Wujudkan Kampus Merdeka Dari Kekerasan Seksual, Akbid Harbun gelar Uji Publik Satgas PPKS

Kegiatan Uji Publik Pansel Satgas PPKS Akbid Harapan Bunda Bima yang dilaksanakan pada Jum’at siang, 10 Mei 2024, digelar di Aula Kampus Biru Akbid Harbun

Bima, Garda Asakota.-Akademi Kebidanan (Akbid) Harapan Bunda (Harbun) Kota Bima melaksanakan kegiatan Uji Publik Calon Anggota Panitia Seleksi Satuan Tugas (Satgas) Pencegahan dan Penanganan Kekerasan
Seksual (PPKS) dilingkungan Perguruan Tinggi Akbid Harbun Kota Bima.

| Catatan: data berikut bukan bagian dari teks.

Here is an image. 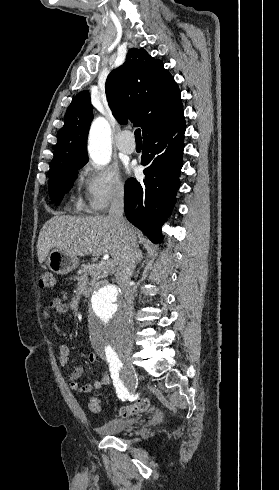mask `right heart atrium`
<instances>
[{"label":"right heart atrium","instance_id":"obj_1","mask_svg":"<svg viewBox=\"0 0 279 490\" xmlns=\"http://www.w3.org/2000/svg\"><path fill=\"white\" fill-rule=\"evenodd\" d=\"M84 191V208L91 216H100L113 203L123 199L126 186L119 172L112 168H99L87 164L79 174Z\"/></svg>","mask_w":279,"mask_h":490}]
</instances>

Kegiatan tersebut digelar dalam
rangka merespon adanya Surat Edaran (SE) Permendikbud Ristek Nomor 30 tentang Pencegahan dan Penanganan Kekerasan Seksual (PPKS) di lingkungan Perguruan Tinggi Akademi Kebidanan Harapan Bunda Bima.

Selain itu, kegiatan tersebut juga sebagai salah satu tahapan menyeluruh proses seleksi Satuan Tugas (Satgas) Pencegahan dan Penanganan Kekerasan Seksual (PPKS).

Kegiatan yang dilaksanakan pada Jum’at siang, 10 Mei 2024, digelar di Aula Kampus Biru Akbid Harbun dihadiri
oleh LPA (Lembaga Perlindungan Anak) Kota Bima, Bagian Kemahasiswaan Akbid
Harbun, Peserta pansel satgas PPKS, observer serta segenap Civitas Akademika.

Direktur Akbid Harbun Bima, Nurbaety,.S.SiT,M.KM. mengatakan dengan adanya Permendikbud Ristek Nomor 30 tahun 2021 maka Perguruan
Tinggi perlu melakukan beberapa tahapan salah satunya pembentukan Tim Satgas
PPKS.

“Untuk itulah pada hari ini kita laksanakan uji publik satgas PPKS,” ujar Nurbaety.

Satgas PPKS ini, lanjutnya, nantinya diharapkan dapat membantu terciptanya ekosistem perkuliahan yangbkondusif hingga dapat meningkatkan antusias mahasiswa belajar di Perguruan Tinggi serta dapat menjadi garda terdepan perwujudan kampus merdeka dari
kekerasan seksual.

“Satgas PPKS yang terpilih nantinya adalah orang orang yang memiliki tanggungjawab yang sangat besar dalam
pencegahan dan penanganan yang akuntabel secara hukum dan berpihak kepada korban,” timpalnya.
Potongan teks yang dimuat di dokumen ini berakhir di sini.